Members of the US Congress Nuclear Weapons and Arms Control Working Group sent a joint letter to President Biden on July 22 calling on the President to ensure that the Nuclear Posture Review which is currently being undertaken by the Department of Defence (DoD), establish a reduced role for nuclear weapons in US security and defence doctrine, including to affirm that the US would not introduce nuclear weapons into a conventional armed conflict, nor fire first in any nuclear conflict (no-first-use policy).
The letter reminds President Biden that ‘as a United States Senator and then as Vice President, you were a party to every major nuclear weapons debate of the past five-decades. From bolstering the Anti-Ballistic Missile Treaty, to building European support for the Intermediate-Nuclear Forces Treaty, to securing votes for ratification of the New START Treaty, you have consistently been on the right side of history.’ And it calls on the President to use the Nuclear Posture Review process to ‘reject a 21st century arms race and make bold decisions to lead us towards a future where nuclear weapons no longer threaten all humanity.’
In calling for a US no-first-use policy, the letter quotes President Biden’s own words “Given our non-nuclear capabilities and the nature of today’s threats — it’s hard to envision a plausible scenario in which the first use of nuclear weapons by the United States would be necessary.

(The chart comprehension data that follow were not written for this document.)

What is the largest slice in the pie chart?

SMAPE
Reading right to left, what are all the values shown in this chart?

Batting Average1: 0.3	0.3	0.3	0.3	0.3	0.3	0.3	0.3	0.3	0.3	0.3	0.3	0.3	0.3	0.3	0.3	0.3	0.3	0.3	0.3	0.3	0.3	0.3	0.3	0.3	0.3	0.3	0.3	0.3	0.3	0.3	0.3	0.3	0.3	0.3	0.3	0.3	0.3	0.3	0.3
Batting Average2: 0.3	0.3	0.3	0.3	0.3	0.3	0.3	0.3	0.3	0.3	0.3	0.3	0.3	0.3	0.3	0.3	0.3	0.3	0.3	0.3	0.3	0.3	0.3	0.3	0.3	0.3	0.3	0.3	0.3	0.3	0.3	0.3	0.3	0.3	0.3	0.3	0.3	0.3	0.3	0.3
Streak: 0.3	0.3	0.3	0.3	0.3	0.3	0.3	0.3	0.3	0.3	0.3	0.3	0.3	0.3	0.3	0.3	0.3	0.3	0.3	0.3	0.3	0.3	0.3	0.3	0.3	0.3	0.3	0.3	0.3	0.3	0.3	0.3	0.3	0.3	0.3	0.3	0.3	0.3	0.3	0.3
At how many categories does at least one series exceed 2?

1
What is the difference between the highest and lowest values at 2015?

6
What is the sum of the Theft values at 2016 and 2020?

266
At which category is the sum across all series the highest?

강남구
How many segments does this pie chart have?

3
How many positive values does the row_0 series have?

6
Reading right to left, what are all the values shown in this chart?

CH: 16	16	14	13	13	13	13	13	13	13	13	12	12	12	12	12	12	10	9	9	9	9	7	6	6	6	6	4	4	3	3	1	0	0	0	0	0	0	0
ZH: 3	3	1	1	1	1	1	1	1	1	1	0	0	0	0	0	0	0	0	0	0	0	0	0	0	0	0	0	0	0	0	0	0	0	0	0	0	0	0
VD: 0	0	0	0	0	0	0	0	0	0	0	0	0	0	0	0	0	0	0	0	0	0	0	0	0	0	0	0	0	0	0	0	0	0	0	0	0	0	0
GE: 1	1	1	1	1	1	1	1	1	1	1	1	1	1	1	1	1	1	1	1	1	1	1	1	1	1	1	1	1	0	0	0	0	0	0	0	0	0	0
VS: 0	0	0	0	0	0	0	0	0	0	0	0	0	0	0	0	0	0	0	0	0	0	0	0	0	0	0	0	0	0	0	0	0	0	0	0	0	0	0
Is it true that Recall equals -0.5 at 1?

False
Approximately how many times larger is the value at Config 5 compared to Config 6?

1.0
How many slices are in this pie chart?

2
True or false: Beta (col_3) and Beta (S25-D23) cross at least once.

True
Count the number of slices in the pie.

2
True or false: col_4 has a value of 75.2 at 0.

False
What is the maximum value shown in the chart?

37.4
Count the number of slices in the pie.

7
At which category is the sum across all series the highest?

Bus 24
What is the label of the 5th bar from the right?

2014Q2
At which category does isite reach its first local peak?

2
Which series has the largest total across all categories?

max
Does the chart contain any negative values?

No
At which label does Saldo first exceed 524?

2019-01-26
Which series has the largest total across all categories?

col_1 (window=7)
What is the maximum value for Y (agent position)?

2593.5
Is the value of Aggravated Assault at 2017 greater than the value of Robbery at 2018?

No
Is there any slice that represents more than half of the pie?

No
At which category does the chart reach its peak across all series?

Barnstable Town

Or make sense.”
The letter was drafted by the four Co-Chairs of the Nuclear Weapons and Arms Control Working Group, Senator Edward J. Markey – who also serves as Co-President of Parliamentarians for Nuclear Non-proliferation and Disarmament – Senator Jeffrey A. Merkley and Representatives Don Beyer and John Garamendi. It is endorsed by 18 of their fellow legislators.
In addition to advancing no-first-use, the letter calls on the President to:
- Direct the Department of Defense to include in its proposed target list a breakdown of the damage expectancy, civilian casualties, and climatic and humanitarian consequences stemming from nuclear weapons use.
- Examine the number and types of new weapons needed to deter nuclear attack, taking into account recommendations from the Government Accountability Office to consider deferring or cancelling certain nuclear weapons modernization programs.
- Complete independent review of the proposed intercontinental ballistic missile (ICBM) – the Ground Based Strategic Deterrent – that looks into the technical feasibility and comparative cost savings of life-extending the current Minuteman III ICBM.
- Eliminate two of President Trump’s new types of nuclear weapons: the nuclear sea-launched cruise missile (SLCM) under development and the low-yield W-76(2) warhead already deployed on U.S. ballistic missile submarines.
- Commit to pursuing robust diplomacy with Russia and China on arms control through U.S.-Russia bilateral strategic stability talks, which build upon an extended New START Treaty, and starting a new bilateral U.S.-China strategic stability dialogue that builds towards the eventual conclusion of arms control measures that reduce the risk of miscalculation.
It is understood that although President Biden supports no-first-use – as did Barack Obama during his term as president – continued resistance to no-first-use from both domestic opponents and US allies makes it a difficult task for the President to ensure that the Nuclear Posture Review embraces this proposed policy.
The DoD and the defence establishments of the US allies (NATO, Japan and South Korea) argued during President Obama’s term that the first-use option was required to protect allies from conventional, chemical or biological attacks such as from Russia or North Korea. As such, all that President Obama achieved in his NPR was a policy highlighting that the primary purpose of nuclear weapons is to deter nuclear weapons, and a commitment to ‘consult with allies and partners regarding the conditions under which it would be prudent to shift to a policy under which deterring nuclear attack is the sole purpose of U.S. nuclear weapons.’
This highlights the importance of building support for no-first-use amongst the allied governments – one of the principal objectives of NoFirstUse Global – in order to ensure success.